In the months that followed, I met with people who knew Stacy personally. From the moment she married Drew, Stacy worked to knit a loving family environment, integrating Drew's then-estranged family into the couple's new life. From all accounts, she had a kind, warm and giving heart. People's eyes sparkled when they spoke of her. She made friends and family feel welcome. When a guest didn't show up for a gathering, Stacy called urged, "Come on," one relative recalled. "We're holding dinner, where are you? We're not starting until you get here."

Another told me: "Stacy was the glue, and that's why her disappearance is so painful to those of us who knew her."

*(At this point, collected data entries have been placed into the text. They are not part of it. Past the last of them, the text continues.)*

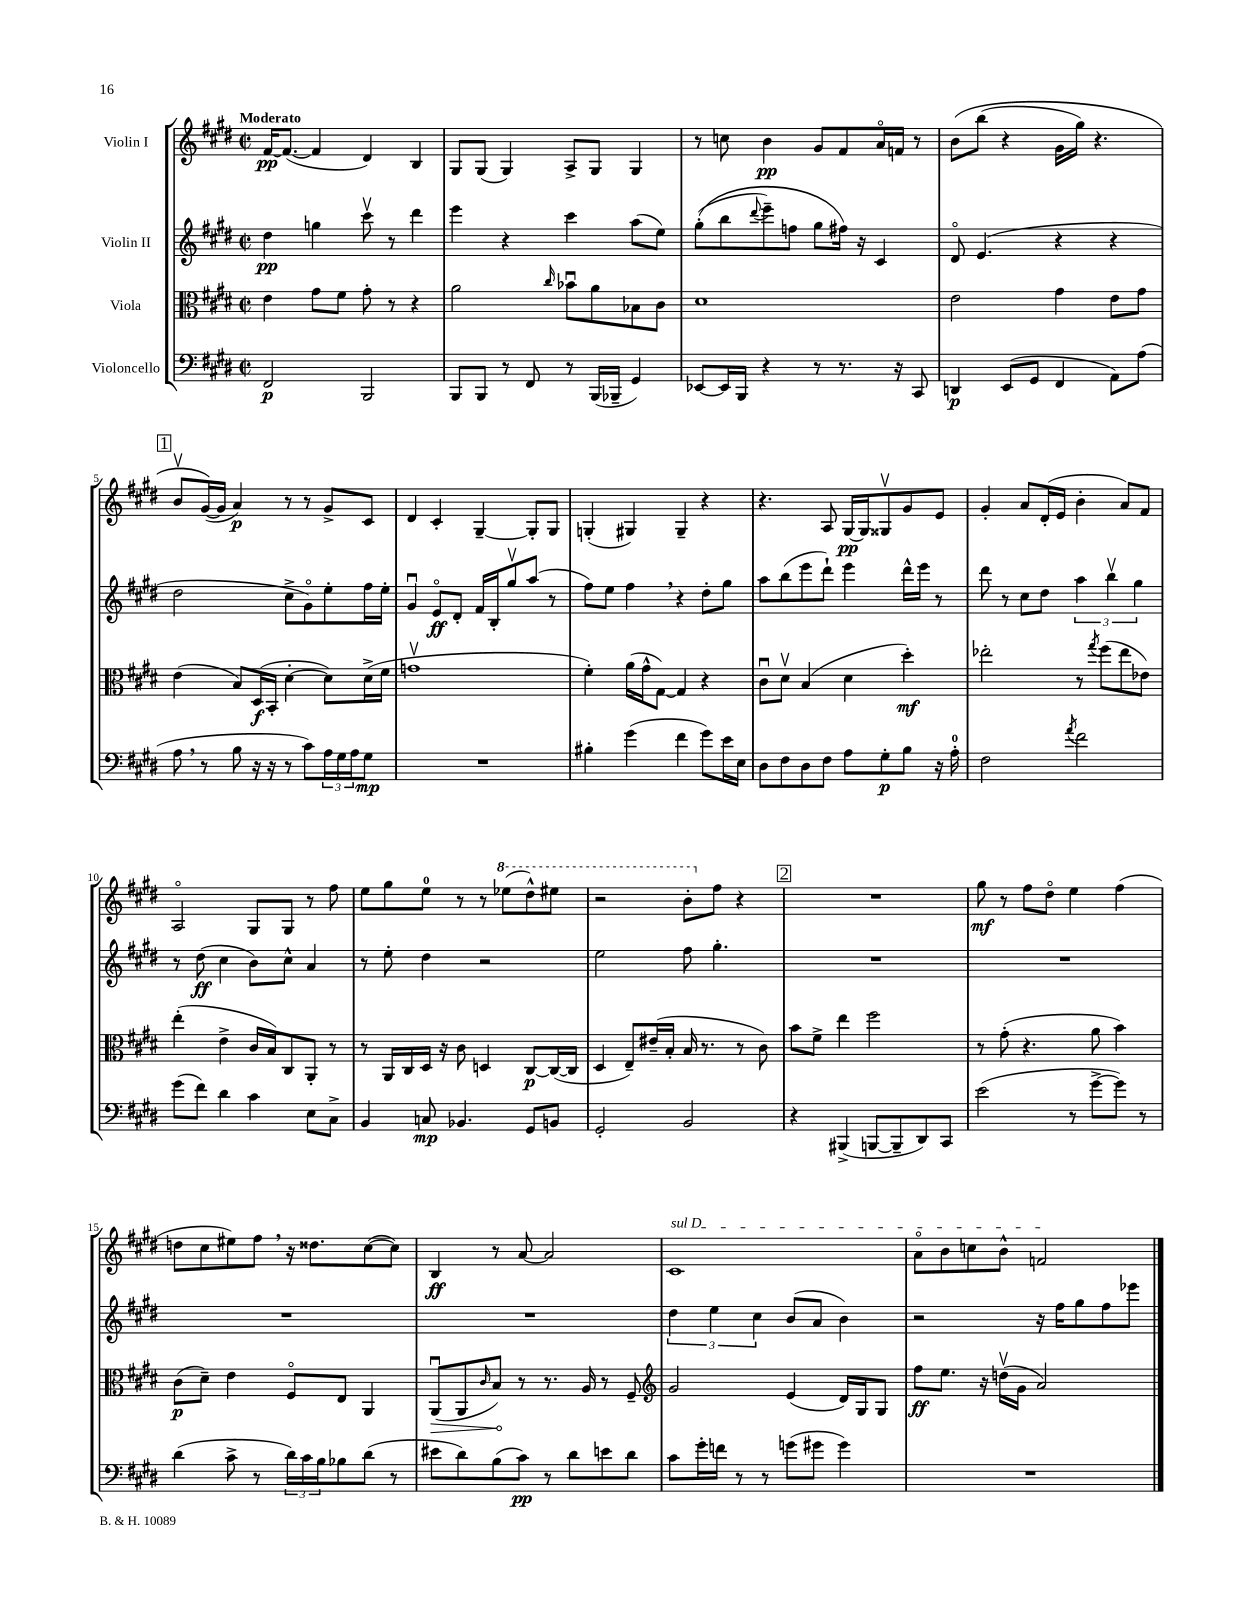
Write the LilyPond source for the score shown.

<<
\new StaffGroup <<
\new Staff = "s0" \with { instrumentName = "Violin I" } {
    \clef treble \key e \major \defaultTimeSignature \time 2/2 \tempo "Moderato"
    fis'16~\pp fis'8.~( fis'4 dis'4) b4 |
    gis8 gis8( gis4) a8-> gis8 gis4 |
    r8 c''8 b'4\pp gis'8 fis'8 a'16\flageolet f'16 r8 |
    b'8\( b''8( r4 gis'16 gis''16) r4. |
    \mark \markup { \box "1" } b'8\upbow gis'16~(\) gis'16 a'4\p) r8 r8 gis'8-> cis'8 |
    dis'4 cis'4-. gis4~-- gis8-. gis8 |
    g4-.( gis4) gis4-- r4 |
    r4. a8 gis16~\pp gis16 gisis8\upbow gis'8 e'8 |
    gis'4-. a'8 dis'16-.( e'16 b'4-. a'8) fis'8 |
    a2\flageolet gis8 gis8 r8 fis''8 |
    e''8 gis''8 e''8-0 r8 r8 \ottava #1 ees'''8( dis'''8-^) eis'''8 |
    r2 b''8-. \ottava #0 fis''8 r4 |
    \mark \markup { \box "2" } R1 |
    gis''8\mf r8 fis''8 dis''8\flageolet e''4 fis''4( |
    d''8 cis''8 eis''8) fis''8 \breathe r16 disis''8. cis''8~( cis''8) |
    b4\ff r8 a'8~ a'2 |
    \once \override TextSpanner.bound-details.left.text = \markup { \italic "sul D" } cis'1\startTextSpan |
    a'8\flageolet b'8 c''8 b'8-^ f'2\stopTextSpan \bar "|." |
}
\new Staff = "s1" \with { instrumentName = "Violin II" } {
    \clef treble \key e \major \defaultTimeSignature \time 2/2
    dis''4\pp g''4 cis'''8\upbow r8 dis'''4 |
    e'''4 r4 cis'''4 a''8( e''8) |
    gis''8-.(\( b''8 \appoggiatura { dis'''8 } e'''8--) f''8 gis''8 fis''16\) r16 cis'4 |
    dis'8\flageolet e'4.( r4 r4 |
    \mark \markup { \box "1" } dis''2 cis''8-> gis'8\flageolet) e''8-. fis''16 e''16-. |
    gis'4\downbow e'8\flageolet\ff dis'8-. fis'16 b16-. gis''8\upbow a''8( r8 |
    fis''8) e''8 fis''4 \breathe r4 dis''8-. gis''8 |
    a''8 b''8( e'''8 dis'''8-!) e'''4 dis'''16-^ e'''16 r8 |
    dis'''8 r8 cis''8 dis''8 \tuplet 3/2 { a''4 b''4\upbow gis''4 } |
    r8 dis''8\ff( cis''4 b'8) cis''8-^ a'4 |
    r8 e''8-. dis''4 r2 |
    e''2 fis''8 gis''4.-. |
    \mark \markup { \box "2" } R1 |
    R1 |
    R1 |
    R1 |
    \tuplet 3/2 { dis''4 e''4 cis''4 } b'8( a'8 b'4) |
    r2 r16 fis''16 gis''8 fis''8 ees'''8 \bar "|." |
}
\new Staff = "s2" \with { instrumentName = "Viola" } {
    \clef alto \key e \major \defaultTimeSignature \time 2/2
    e'4 gis'8 fis'8 gis'8-. r8 r4 |
    a'2 \grace { cis''16 } bes'8\downbow a'8 bes8 cis'8 |
    dis'1 |
    e'2 gis'4 e'8 gis'8 |
    \mark \markup { \box "1" } e'4( b8) dis16\f( b,16-. dis'4~-. dis'8) dis'16->( fis'16 |
    g'1\upbow |
    fis'4-.) a'16( gis'16-^ gis8~) gis4 r4 |
    cis'8\downbow dis'8\upbow b4( dis'4 dis''4-.\mf) |
    ees''2-. r8 \acciaccatura { gis''8 } fis''8( ees''8 ees'8) |
    e''4-.( e'4-> cis'16 b16) cis8 a,8-. r8 |
    r8 a,16 cis16 dis16 r16 cis'8 d4 cis8~\p cis16~( cis16 |
    dis4 e8--) eis'16--( b16-. b16 r8. r8 cis'8) |
    \mark \markup { \box "2" } b'8 fis'8-> e''4 fis''2 |
    r8 gis'8-.( r4. a'8 b'4) |
    cis'8\p( dis'8--) e'4 fis8\flageolet e8 a,4 |
    \once \override Hairpin.circled-tip = ##t a,8\downbow\>( a,8 \grace { cis'16 } b8\!) r8 r8. a16 r8 fis8-- |
    \clef treble gis'2 e'4( dis'16) gis16 gis8 |
    fis''8\ff e''8. r16 d''16\upbow( gis'16 a'2) \bar "|." |
}
\new Staff = "s3" \with { instrumentName = "Violoncello" } {
    \clef bass \key e \major \defaultTimeSignature \time 2/2
    fis,2\p b,,2 |
    b,,8 b,,8 r8 fis,8 r8 b,,16( bes,,16-- gis,4) |
    ees,8~ ees,16 b,,16 r4 r8 r8. r16 cis,8 |
    d,4\p e,8( gis,8 fis,4 a,8) a8( |
    \mark \markup { \box "1" } a8 \breathe r8 b8 r16 r16 r8 cis'8) \tuplet 3/2 { a16 gis16 a16 } gis8\mp |
    R1 |
    bis4-. gis'4( fis'4 gis'8) e'16 e16 |
    dis8 fis8 dis8 fis8 a8 gis8-.\p b8 r16 a16-0-. |
    fis2 \acciaccatura { a'8 } fis'2 |
    gis'8( fis'8) dis'4 cis'4 e8 cis8-> |
    b,4 c8\mp bes,4. gis,8 b,8 |
    gis,2-. b,2 |
    \mark \markup { \box "2" } r4 bis,,4->( b,,8~ b,,8-- dis,8) cis,8 |
    e'2( r8 gis'8~-> gis'8) r8 |
    dis'4( cis'8-> r8 \tuplet 3/2 { dis'16) cis'16 b16 } bes8 dis'8( r8 |
    eis'8 dis'8) b8( cis'8\pp) r8 dis'8 e'8 dis'8 |
    cis'8 gis'16-. f'16 r8 r8 g'8( gis'8 gis'4) |
    R1 \bar "|." |
}
>>
>>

Stacy Peterson's dream was to be a loving wife and mother, an all-around nurturer. She enrolled in nursing classes at a local college. When Stacy could no longer live under Peterson's heavy-handed control and constant watch, she made plans to leave. But like many women in her position, she made a mistake. She told her husband what she planned before she moved to a place where she'd be safe from him.

Stacy was silenced in the prime of her life. But there can be no silencing of family and friends who will continue to search for her until she is found. A grand jury met for 18 months before handing down an indictment against Drew Peterson for the death of Kathleen Savio.

I believe when that trial begins, the long silence about how Kathleen Savio lost her life will be lifted and the truth about how Stacy died will also be revealed. During the trial, thanks to Illinois' new hearsay law, Stacy Peterson's words will finally be heard.